Supplied information:
[Start of section]

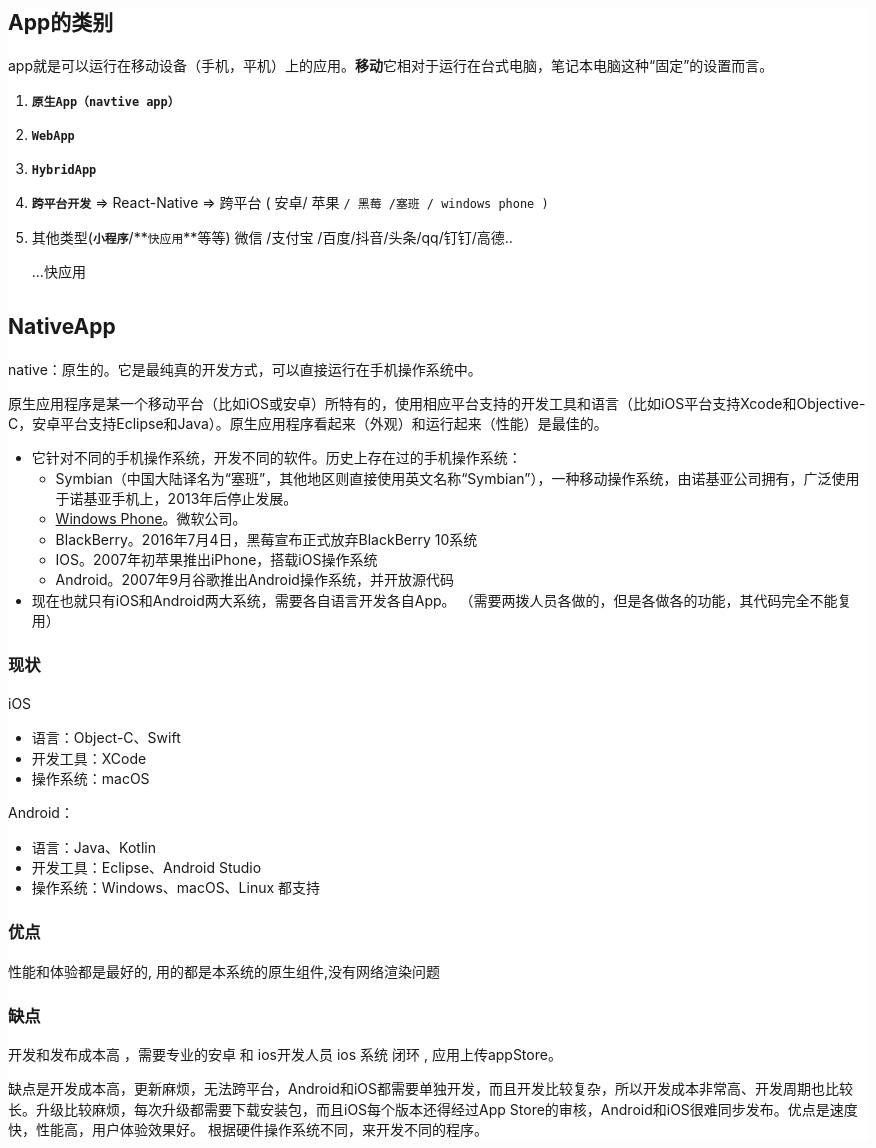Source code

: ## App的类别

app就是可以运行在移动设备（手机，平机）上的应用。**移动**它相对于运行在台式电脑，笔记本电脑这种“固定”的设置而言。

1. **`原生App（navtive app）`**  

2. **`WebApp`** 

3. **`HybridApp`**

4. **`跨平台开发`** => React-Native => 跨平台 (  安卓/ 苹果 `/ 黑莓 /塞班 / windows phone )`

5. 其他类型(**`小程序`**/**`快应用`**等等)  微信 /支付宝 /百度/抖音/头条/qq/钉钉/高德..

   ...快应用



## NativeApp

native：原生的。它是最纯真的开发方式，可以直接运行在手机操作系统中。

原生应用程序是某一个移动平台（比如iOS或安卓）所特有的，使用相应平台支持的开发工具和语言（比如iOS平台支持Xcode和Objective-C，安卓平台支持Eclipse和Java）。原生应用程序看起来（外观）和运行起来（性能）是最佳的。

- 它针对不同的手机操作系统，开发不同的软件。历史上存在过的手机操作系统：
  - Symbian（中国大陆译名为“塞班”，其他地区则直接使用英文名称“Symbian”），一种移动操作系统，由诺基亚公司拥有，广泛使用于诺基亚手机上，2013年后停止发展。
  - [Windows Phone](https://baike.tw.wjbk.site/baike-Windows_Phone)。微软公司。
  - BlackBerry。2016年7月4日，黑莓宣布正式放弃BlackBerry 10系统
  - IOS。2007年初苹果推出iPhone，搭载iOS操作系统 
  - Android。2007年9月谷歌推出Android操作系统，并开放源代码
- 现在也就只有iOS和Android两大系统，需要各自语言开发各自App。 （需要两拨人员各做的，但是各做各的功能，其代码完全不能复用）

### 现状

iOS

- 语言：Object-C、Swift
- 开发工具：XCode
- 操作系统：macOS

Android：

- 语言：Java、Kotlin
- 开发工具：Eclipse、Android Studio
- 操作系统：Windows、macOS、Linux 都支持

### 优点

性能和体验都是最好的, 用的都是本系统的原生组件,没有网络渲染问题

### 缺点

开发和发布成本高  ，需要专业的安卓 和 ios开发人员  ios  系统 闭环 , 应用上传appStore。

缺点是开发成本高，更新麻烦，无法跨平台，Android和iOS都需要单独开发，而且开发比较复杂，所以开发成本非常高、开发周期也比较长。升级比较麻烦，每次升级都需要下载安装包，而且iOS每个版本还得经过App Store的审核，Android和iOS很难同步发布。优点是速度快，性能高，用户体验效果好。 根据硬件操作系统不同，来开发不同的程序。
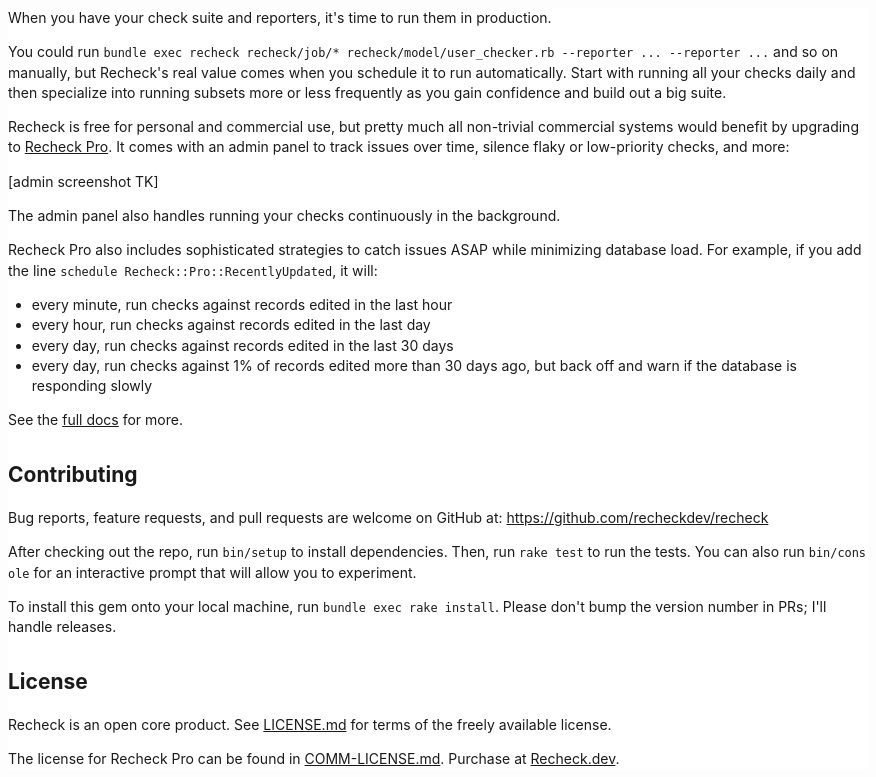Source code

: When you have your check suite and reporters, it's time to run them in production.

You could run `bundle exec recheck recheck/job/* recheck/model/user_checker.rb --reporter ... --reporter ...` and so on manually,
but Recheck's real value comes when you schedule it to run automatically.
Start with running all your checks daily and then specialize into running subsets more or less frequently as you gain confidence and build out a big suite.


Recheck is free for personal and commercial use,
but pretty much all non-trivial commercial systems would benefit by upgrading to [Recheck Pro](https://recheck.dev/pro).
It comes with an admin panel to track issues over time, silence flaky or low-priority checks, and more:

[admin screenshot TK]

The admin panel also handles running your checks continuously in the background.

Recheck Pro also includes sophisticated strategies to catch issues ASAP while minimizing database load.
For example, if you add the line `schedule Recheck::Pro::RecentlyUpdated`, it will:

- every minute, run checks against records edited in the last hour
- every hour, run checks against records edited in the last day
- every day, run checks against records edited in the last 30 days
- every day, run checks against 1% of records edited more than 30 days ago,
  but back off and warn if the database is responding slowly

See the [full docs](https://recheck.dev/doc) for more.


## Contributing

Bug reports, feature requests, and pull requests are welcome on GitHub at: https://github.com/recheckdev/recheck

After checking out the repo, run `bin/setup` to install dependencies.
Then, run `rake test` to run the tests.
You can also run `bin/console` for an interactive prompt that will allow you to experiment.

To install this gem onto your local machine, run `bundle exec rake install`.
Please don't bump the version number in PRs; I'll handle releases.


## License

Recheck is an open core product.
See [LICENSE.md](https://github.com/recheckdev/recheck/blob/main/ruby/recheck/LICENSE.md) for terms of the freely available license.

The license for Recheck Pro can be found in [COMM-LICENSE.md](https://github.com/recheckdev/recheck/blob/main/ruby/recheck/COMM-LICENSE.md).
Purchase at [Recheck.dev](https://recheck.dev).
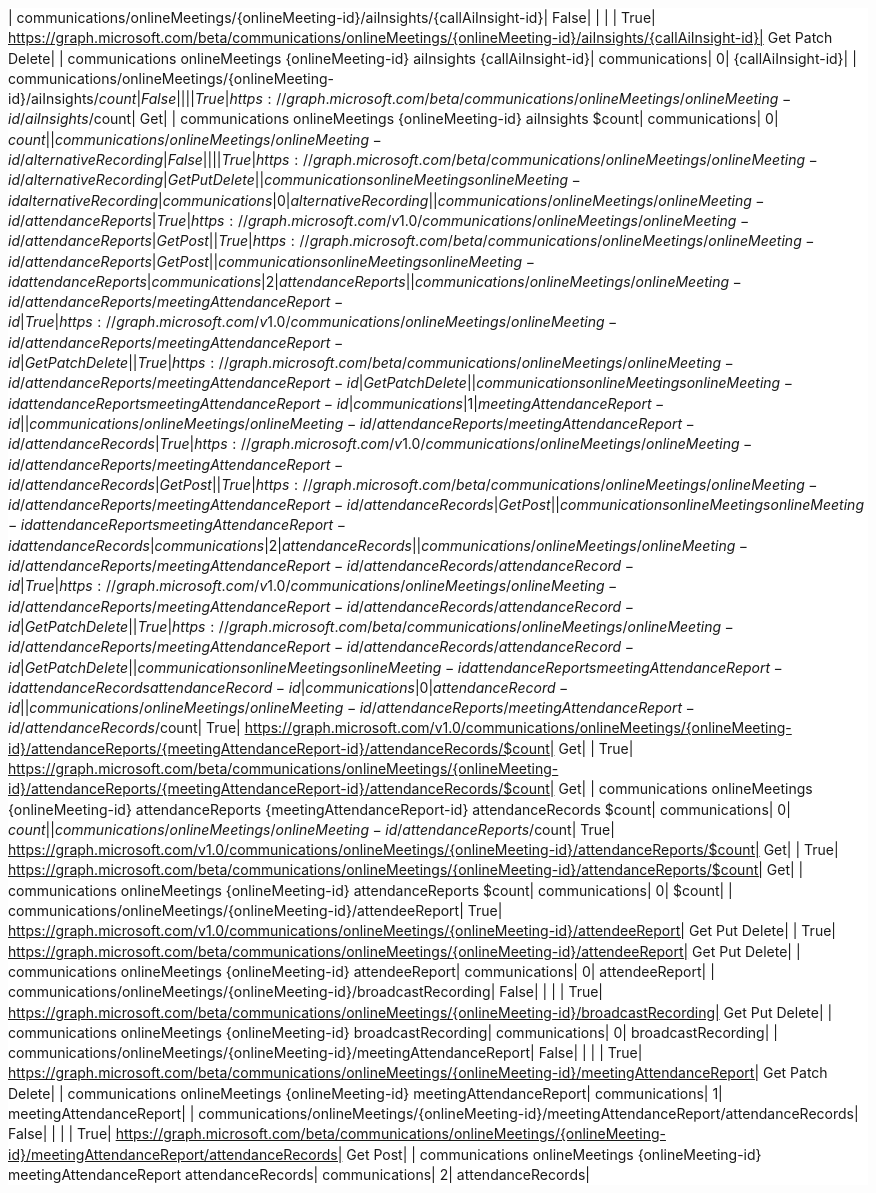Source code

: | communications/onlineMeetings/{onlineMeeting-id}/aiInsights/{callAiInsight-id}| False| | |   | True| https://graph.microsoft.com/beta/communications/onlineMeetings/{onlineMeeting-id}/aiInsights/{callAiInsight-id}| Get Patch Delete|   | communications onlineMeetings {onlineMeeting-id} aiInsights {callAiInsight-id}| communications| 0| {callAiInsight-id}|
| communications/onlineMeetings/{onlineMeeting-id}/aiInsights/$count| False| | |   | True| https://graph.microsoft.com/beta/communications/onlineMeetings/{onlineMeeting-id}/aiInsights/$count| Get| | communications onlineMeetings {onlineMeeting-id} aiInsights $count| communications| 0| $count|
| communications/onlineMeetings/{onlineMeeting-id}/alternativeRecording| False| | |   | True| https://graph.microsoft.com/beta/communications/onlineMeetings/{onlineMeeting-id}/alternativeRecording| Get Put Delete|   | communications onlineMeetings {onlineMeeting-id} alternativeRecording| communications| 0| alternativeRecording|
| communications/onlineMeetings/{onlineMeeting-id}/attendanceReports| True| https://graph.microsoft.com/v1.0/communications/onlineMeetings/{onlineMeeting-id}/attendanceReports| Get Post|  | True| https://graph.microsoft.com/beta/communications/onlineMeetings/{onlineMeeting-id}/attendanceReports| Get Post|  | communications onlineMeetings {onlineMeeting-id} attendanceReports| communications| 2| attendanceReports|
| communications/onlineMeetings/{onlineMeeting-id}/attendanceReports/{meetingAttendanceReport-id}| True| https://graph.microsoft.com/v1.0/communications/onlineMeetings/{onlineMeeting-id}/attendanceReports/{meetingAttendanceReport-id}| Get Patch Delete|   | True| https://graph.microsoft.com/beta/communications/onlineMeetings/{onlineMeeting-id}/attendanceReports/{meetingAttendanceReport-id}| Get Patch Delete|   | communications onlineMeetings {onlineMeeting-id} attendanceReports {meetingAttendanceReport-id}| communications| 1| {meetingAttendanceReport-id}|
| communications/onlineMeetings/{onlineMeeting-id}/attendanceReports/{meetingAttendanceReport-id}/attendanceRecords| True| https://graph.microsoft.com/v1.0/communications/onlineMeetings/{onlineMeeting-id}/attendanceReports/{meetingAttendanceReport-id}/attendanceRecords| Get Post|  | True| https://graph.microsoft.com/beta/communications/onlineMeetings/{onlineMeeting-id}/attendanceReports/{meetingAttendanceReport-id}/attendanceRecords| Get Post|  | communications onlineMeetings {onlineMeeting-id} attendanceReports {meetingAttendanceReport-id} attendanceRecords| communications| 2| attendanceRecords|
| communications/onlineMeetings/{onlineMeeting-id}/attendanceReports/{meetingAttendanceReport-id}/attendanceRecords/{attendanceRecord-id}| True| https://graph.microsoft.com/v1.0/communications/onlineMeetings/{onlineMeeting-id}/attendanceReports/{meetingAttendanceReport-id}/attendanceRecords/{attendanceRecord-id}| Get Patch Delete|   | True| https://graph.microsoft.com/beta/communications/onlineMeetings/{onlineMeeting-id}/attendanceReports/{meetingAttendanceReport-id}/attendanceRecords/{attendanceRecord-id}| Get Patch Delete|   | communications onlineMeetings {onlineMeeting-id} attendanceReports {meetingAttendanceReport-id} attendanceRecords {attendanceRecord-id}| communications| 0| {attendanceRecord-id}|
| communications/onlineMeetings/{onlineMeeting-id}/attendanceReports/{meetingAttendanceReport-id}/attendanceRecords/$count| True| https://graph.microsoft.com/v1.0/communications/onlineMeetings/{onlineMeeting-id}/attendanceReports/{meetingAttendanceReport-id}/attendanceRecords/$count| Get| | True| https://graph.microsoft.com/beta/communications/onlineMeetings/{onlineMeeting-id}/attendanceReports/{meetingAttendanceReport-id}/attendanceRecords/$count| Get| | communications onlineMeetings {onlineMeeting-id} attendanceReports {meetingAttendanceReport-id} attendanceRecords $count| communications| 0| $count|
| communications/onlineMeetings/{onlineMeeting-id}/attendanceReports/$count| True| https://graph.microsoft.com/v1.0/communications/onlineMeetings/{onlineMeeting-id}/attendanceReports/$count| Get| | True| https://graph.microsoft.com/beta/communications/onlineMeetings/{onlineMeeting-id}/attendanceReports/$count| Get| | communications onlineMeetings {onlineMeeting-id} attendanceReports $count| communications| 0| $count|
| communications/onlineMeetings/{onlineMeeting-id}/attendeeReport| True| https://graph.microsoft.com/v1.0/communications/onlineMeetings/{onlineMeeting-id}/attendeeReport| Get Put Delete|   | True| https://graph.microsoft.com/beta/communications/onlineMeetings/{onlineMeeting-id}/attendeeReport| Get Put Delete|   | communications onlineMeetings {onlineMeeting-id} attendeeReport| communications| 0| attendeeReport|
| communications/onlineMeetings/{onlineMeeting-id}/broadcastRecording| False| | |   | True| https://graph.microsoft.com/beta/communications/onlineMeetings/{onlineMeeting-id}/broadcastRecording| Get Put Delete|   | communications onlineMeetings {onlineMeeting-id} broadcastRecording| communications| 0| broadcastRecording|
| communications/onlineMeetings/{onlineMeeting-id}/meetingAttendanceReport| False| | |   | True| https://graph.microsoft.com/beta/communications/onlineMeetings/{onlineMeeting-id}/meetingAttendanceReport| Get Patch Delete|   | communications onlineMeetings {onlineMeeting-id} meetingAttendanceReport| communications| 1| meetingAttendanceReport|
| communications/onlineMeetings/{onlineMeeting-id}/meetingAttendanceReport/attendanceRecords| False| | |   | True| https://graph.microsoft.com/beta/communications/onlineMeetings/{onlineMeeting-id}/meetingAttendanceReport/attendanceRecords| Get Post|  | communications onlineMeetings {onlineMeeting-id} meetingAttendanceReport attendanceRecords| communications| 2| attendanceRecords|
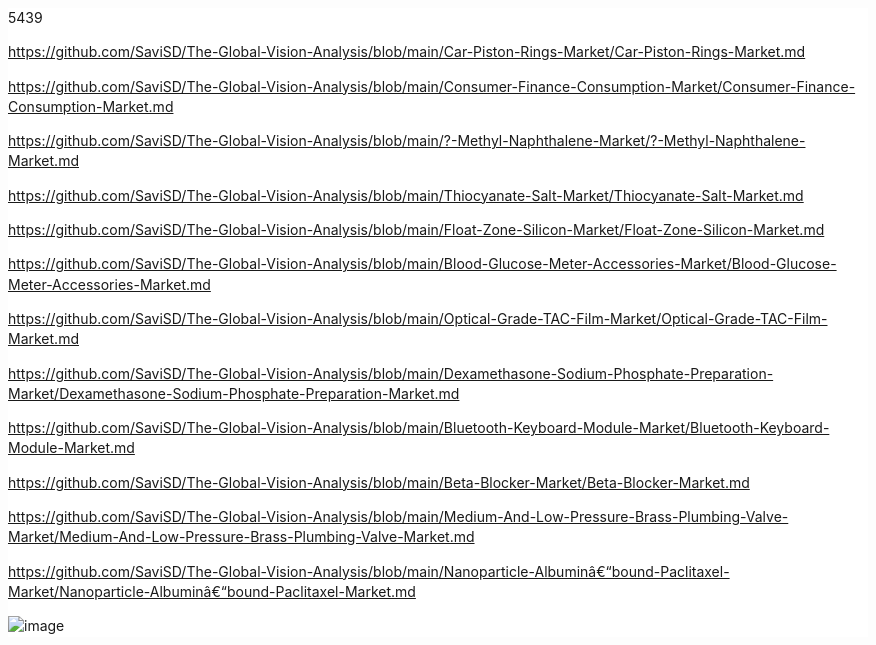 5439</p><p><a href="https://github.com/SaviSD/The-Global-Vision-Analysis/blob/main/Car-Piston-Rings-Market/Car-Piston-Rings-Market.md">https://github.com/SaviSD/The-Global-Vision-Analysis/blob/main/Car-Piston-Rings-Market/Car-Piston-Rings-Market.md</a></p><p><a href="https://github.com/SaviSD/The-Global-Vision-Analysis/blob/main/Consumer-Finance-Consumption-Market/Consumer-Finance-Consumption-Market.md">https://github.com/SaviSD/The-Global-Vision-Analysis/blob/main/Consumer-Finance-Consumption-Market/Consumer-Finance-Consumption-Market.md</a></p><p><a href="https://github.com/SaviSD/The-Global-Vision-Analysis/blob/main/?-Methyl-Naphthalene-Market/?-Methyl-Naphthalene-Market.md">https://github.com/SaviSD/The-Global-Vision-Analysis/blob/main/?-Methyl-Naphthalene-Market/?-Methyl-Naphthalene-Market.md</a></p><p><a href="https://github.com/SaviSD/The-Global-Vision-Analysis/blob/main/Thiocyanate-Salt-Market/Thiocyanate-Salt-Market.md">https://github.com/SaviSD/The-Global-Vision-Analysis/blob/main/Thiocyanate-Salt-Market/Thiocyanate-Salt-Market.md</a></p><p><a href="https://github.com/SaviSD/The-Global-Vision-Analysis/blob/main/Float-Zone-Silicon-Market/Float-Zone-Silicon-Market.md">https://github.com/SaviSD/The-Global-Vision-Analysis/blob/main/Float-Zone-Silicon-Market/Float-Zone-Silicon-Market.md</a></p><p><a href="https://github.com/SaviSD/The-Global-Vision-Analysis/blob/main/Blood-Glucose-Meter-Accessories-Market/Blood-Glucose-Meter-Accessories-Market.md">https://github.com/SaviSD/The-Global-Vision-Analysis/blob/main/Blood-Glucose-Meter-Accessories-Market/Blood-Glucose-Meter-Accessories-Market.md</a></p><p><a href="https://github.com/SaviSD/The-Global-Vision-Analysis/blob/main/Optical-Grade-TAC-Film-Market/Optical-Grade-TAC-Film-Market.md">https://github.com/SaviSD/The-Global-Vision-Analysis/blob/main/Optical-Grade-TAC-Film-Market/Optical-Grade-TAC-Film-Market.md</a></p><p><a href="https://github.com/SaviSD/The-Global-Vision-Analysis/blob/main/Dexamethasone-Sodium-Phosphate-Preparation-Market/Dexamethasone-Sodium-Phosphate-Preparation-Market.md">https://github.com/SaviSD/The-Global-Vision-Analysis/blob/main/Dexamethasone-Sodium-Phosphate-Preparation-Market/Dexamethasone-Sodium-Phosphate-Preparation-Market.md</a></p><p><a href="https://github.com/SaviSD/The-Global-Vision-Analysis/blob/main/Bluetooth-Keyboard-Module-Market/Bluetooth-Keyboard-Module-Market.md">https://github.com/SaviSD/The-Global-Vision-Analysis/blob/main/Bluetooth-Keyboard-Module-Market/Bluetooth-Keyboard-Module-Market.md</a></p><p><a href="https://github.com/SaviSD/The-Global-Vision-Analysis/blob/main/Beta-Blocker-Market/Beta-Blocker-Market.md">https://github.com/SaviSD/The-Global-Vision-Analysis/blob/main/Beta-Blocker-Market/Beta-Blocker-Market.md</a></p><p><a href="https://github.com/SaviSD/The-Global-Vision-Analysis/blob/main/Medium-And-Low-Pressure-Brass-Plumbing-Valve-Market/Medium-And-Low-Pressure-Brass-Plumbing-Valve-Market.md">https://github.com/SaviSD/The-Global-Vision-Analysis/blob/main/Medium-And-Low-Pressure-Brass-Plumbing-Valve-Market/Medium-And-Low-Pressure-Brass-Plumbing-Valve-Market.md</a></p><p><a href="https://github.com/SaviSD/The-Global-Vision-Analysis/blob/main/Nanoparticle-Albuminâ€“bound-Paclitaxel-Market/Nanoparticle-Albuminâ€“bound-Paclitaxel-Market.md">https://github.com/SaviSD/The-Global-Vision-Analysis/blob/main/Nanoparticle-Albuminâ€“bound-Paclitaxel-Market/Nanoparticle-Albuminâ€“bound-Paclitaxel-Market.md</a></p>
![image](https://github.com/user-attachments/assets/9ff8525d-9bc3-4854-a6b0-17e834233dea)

[End of section]

Directions for this task:
Format the lines from the first line of the items through the line containing "native：原生的。它是最纯真的开发方式，可以直接运行在手机操作系统中。" as a numbered list, both ends included and blank lines omitted. Leave the pictures out of the output.

Expected output:
1. Source code
2. : ## App的类别
3. app就是可以运行在移动设备（手机，平机）上的应用。**移动**它相对于运行在台式电脑，笔记本电脑这种“固定”的设置而言。
4. 1. **`原生App（navtive app）`**  
5. 2. **`WebApp`** 
6. 3. **`HybridApp`**
7. 4. **`跨平台开发`** => React-Native => 跨平台 (  安卓/ 苹果 `/ 黑莓 /塞班 / windows phone )`
8. 5. 其他类型(**`小程序`**/**`快应用`**等等)  微信 /支付宝 /百度/抖音/头条/qq/钉钉/高德..
9.    ...快应用
10. ## NativeApp
11. native：原生的。它是最纯真的开发方式，可以直接运行在手机操作系统中。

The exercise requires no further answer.